▸ WORK ITEM: An exact copy of every entry is the answer here, with no pictures.

Content starts

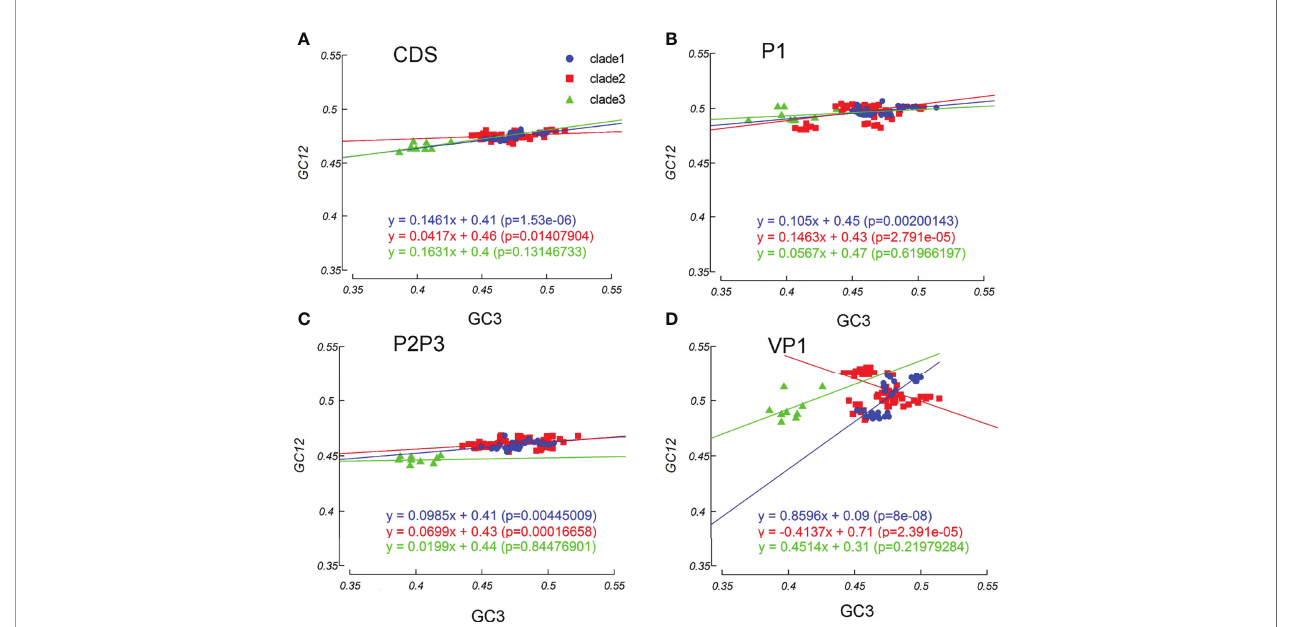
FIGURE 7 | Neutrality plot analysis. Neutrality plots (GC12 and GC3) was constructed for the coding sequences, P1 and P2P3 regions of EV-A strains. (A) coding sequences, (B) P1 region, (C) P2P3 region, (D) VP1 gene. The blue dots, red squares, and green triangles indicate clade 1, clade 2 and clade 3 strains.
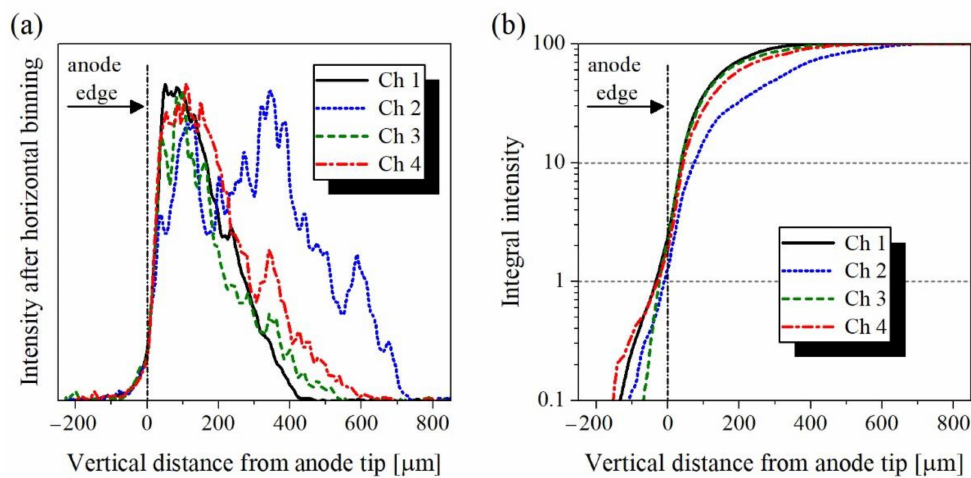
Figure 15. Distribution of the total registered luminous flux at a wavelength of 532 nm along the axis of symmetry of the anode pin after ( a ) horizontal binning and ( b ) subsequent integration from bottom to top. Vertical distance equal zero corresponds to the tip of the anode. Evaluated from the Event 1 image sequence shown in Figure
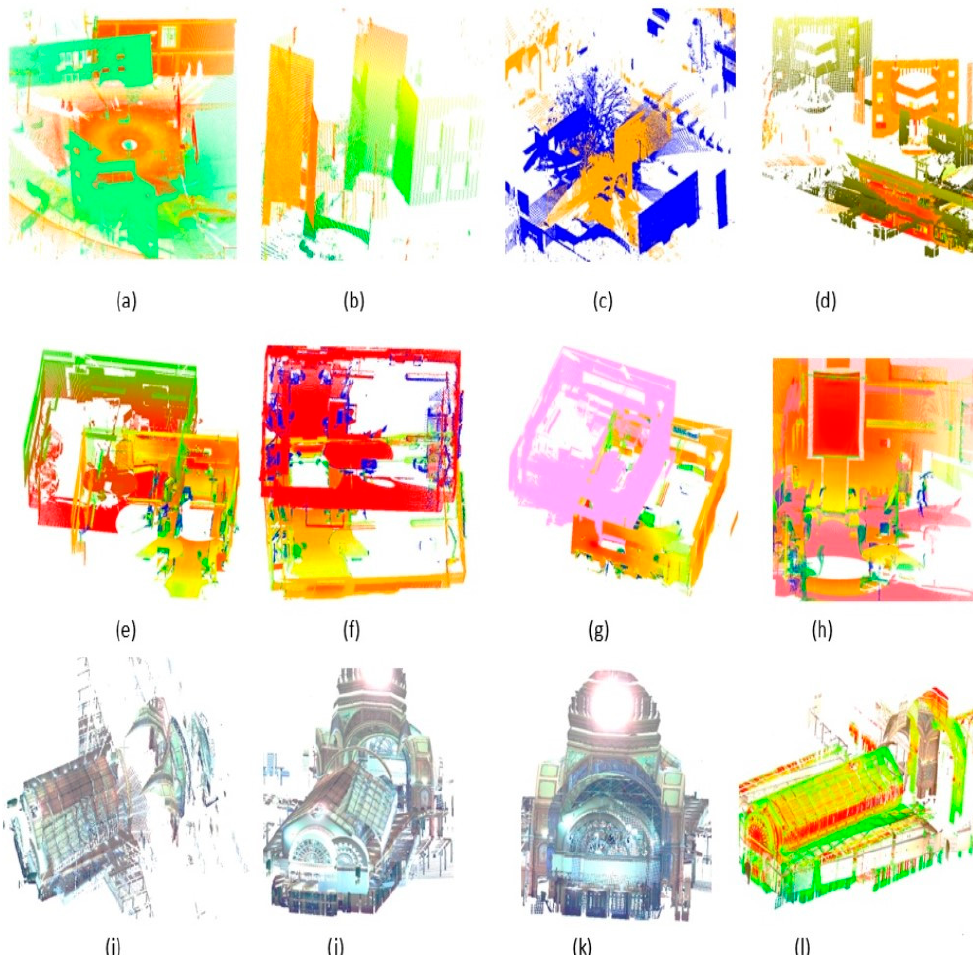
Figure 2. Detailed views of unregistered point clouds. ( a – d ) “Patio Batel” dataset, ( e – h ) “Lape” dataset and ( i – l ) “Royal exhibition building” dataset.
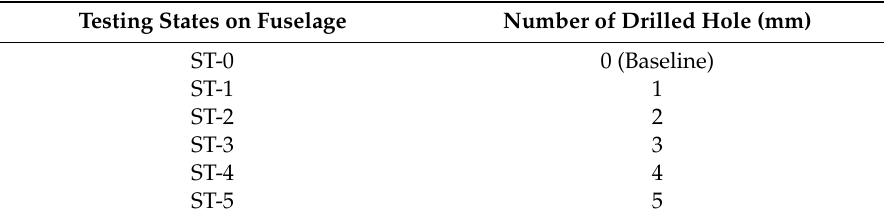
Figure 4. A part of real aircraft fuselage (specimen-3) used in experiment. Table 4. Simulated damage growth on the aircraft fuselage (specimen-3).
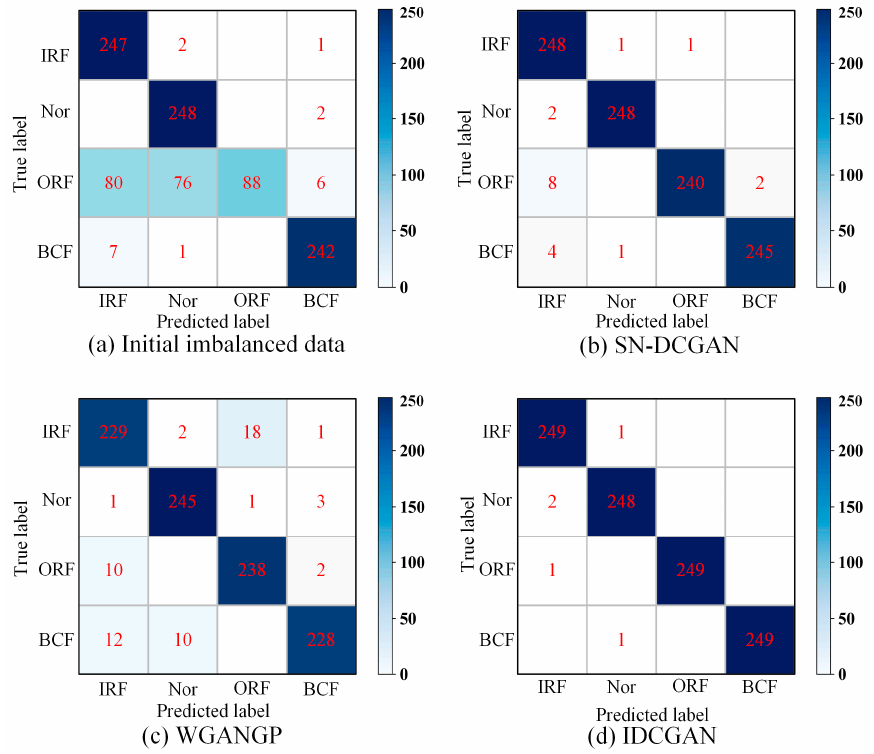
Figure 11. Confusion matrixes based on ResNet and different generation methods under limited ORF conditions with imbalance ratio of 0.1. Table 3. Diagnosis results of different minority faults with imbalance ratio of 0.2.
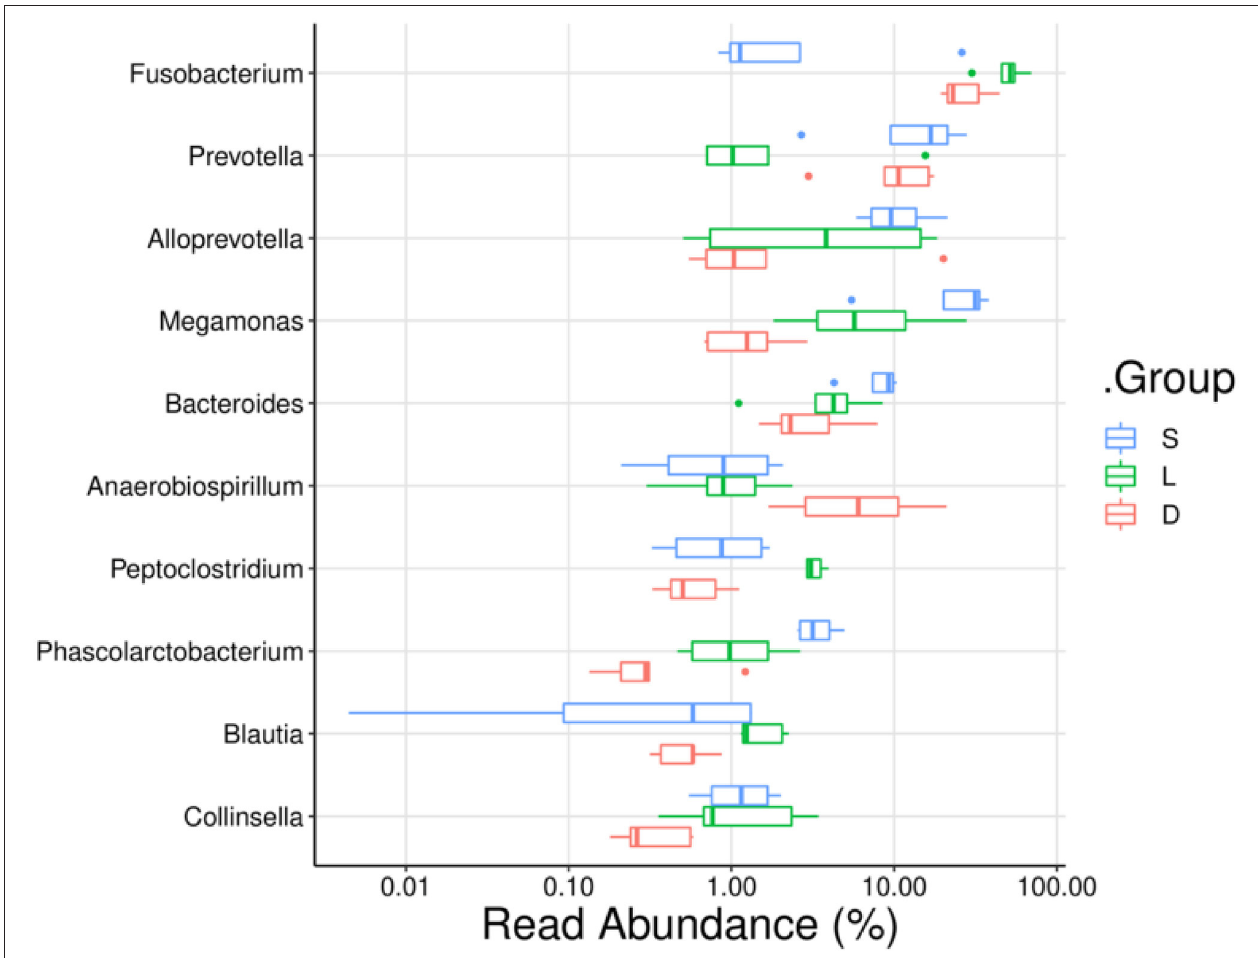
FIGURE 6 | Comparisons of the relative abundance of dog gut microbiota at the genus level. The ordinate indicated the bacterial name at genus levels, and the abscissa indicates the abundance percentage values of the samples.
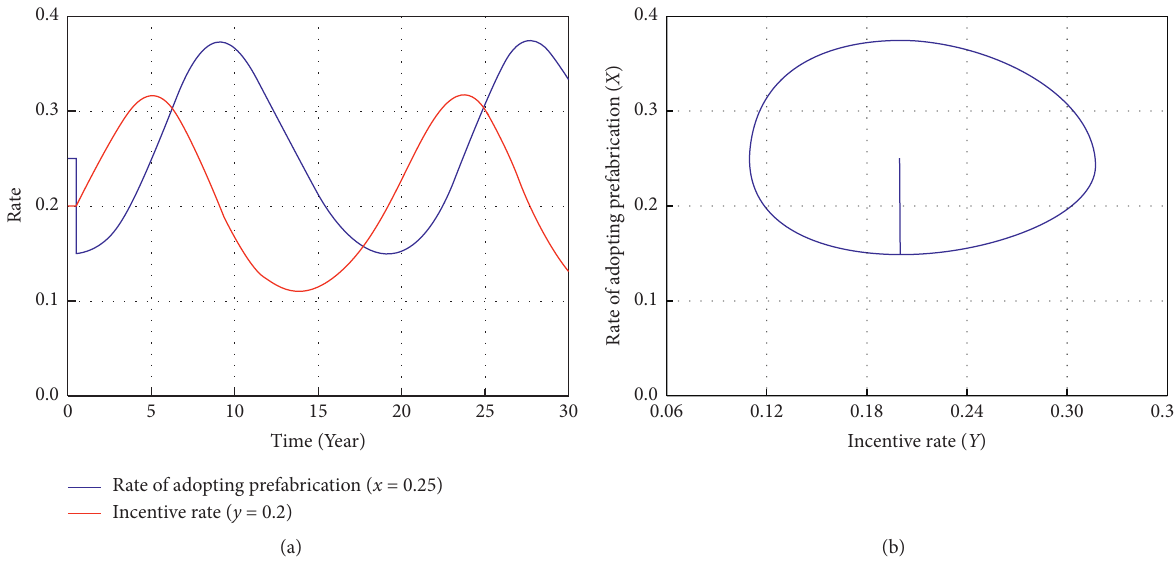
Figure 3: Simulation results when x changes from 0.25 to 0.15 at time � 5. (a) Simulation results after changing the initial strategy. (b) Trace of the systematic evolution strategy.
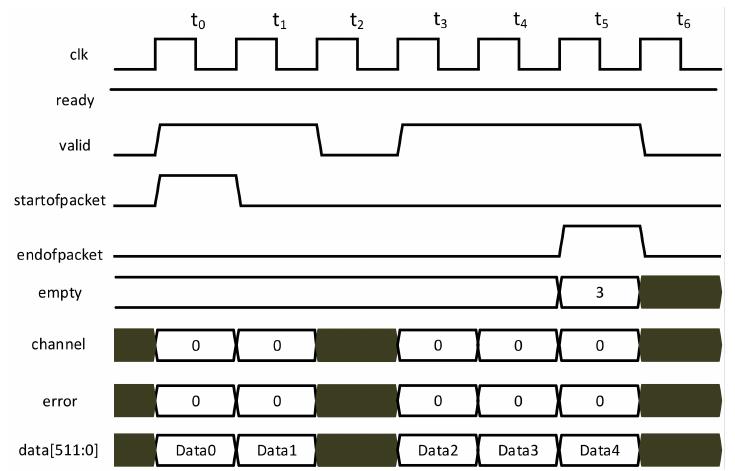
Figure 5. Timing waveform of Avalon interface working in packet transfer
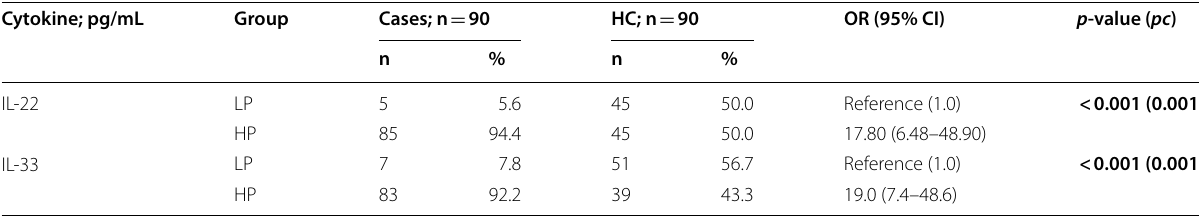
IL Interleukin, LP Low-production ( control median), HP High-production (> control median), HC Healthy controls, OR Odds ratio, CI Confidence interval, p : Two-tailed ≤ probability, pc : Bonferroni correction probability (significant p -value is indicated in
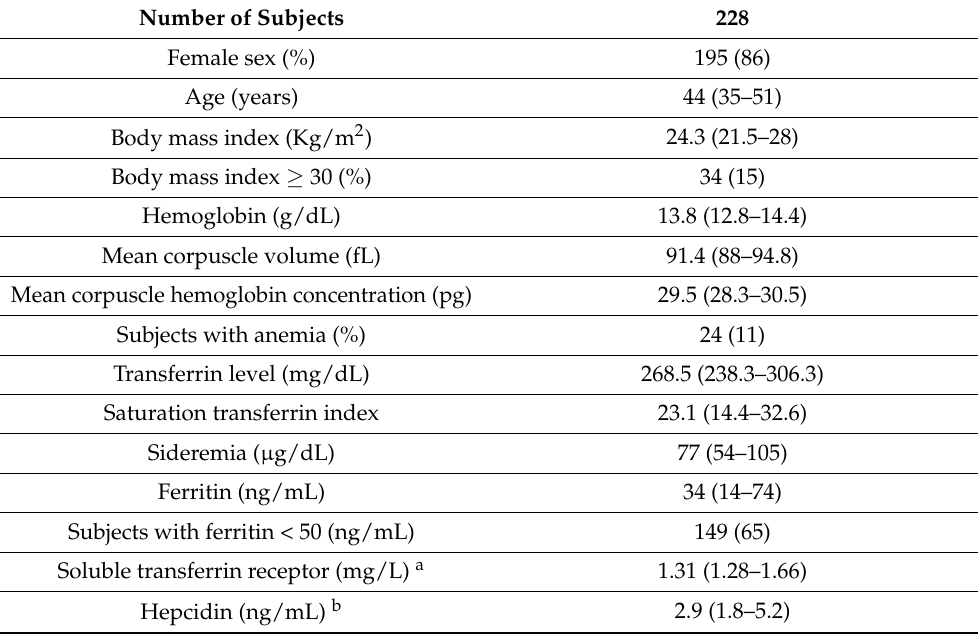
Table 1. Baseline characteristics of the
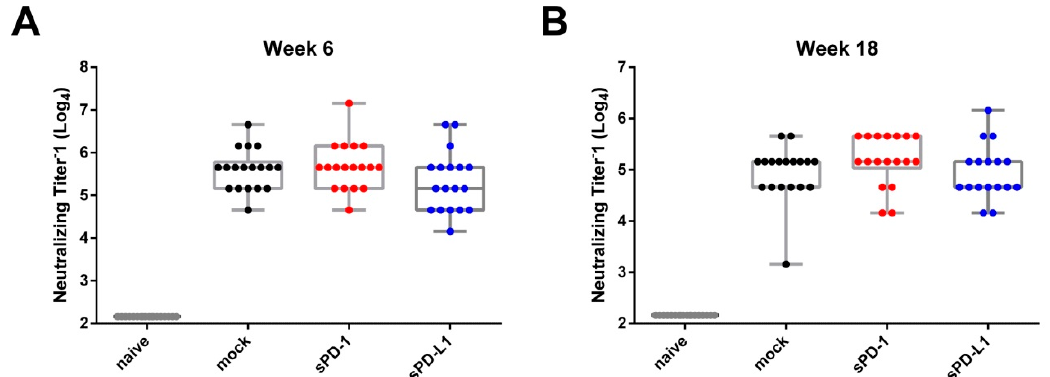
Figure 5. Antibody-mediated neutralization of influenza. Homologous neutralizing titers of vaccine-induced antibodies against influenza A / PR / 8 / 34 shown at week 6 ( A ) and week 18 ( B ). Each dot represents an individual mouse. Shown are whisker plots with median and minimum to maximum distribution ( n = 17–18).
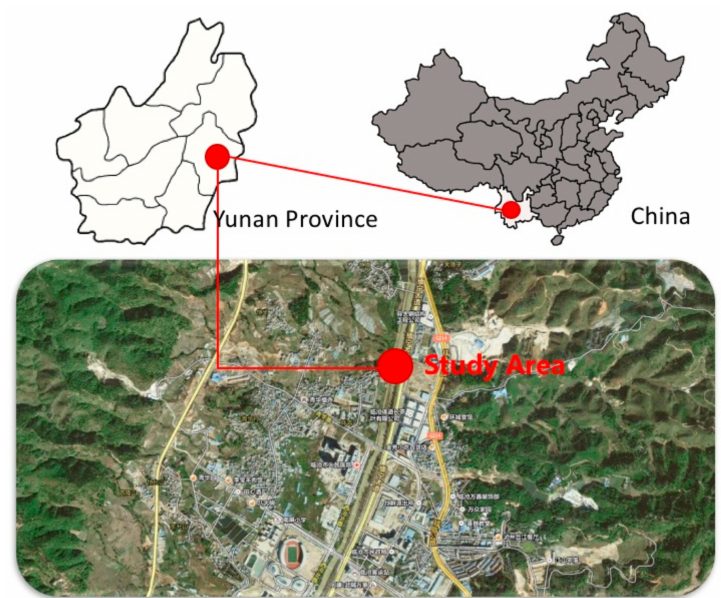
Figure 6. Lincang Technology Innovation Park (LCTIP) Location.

Content ends

▸ ANSWER TO THIS PROBLEM:
FIGURE 7 | Neutrality plot analysis. Neutrality plots (GC12 and GC3) was constructed for the coding sequences, P1 and P2P3 regions of EV-A strains. (A) coding sequences, (B) P1 region, (C) P2P3 region, (D) VP1 gene. The blue dots, red squares, and green triangles indicate clade 1, clade 2 and clade 3 strains.
Figure 15. Distribution of the total registered luminous flux at a wavelength of 532 nm along the axis of symmetry of the anode pin after ( a ) horizontal binning and ( b ) subsequent integration from bottom to top. Vertical distance equal zero corresponds to the tip of the anode. Evaluated from the Event 1 image sequence shown in Figure
Figure 2. Detailed views of unregistered point clouds. ( a – d ) “Patio Batel” dataset, ( e – h ) “Lape” dataset and ( i – l ) “Royal exhibition building” dataset.
Figure 4. A part of real aircraft fuselage (specimen-3) used in experiment. Table 4. Simulated damage growth on the aircraft fuselage (specimen-3).
Figure 11. Confusion matrixes based on ResNet and different generation methods under limited ORF conditions with imbalance ratio of 0.1. Table 3. Diagnosis results of different minority faults with imbalance ratio of 0.2.
FIGURE 6 | Comparisons of the relative abundance of dog gut microbiota at the genus level. The ordinate indicated the bacterial name at genus levels, and the abscissa indicates the abundance percentage values of the samples.
Figure 3: Simulation results when x changes from 0.25 to 0.15 at time � 5. (a) Simulation results after changing the initial strategy. (b) Trace of the systematic evolution strategy.
Figure 5. Timing waveform of Avalon interface working in packet transfer
IL Interleukin, LP Low-production ( control median), HP High-production (> control median), HC Healthy controls, OR Odds ratio, CI Confidence interval, p : Two-tailed ≤ probability, pc : Bonferroni correction probability (significant p -value is indicated in
Table 1. Baseline characteristics of the
Figure 5. Antibody-mediated neutralization of influenza. Homologous neutralizing titers of vaccine-induced antibodies against influenza A / PR / 8 / 34 shown at week 6 ( A ) and week 18 ( B ). Each dot represents an individual mouse. Shown are whisker plots with median and minimum to maximum distribution ( n = 17–18).
Figure 6. Lincang Technology Innovation Park (LCTIP) Location.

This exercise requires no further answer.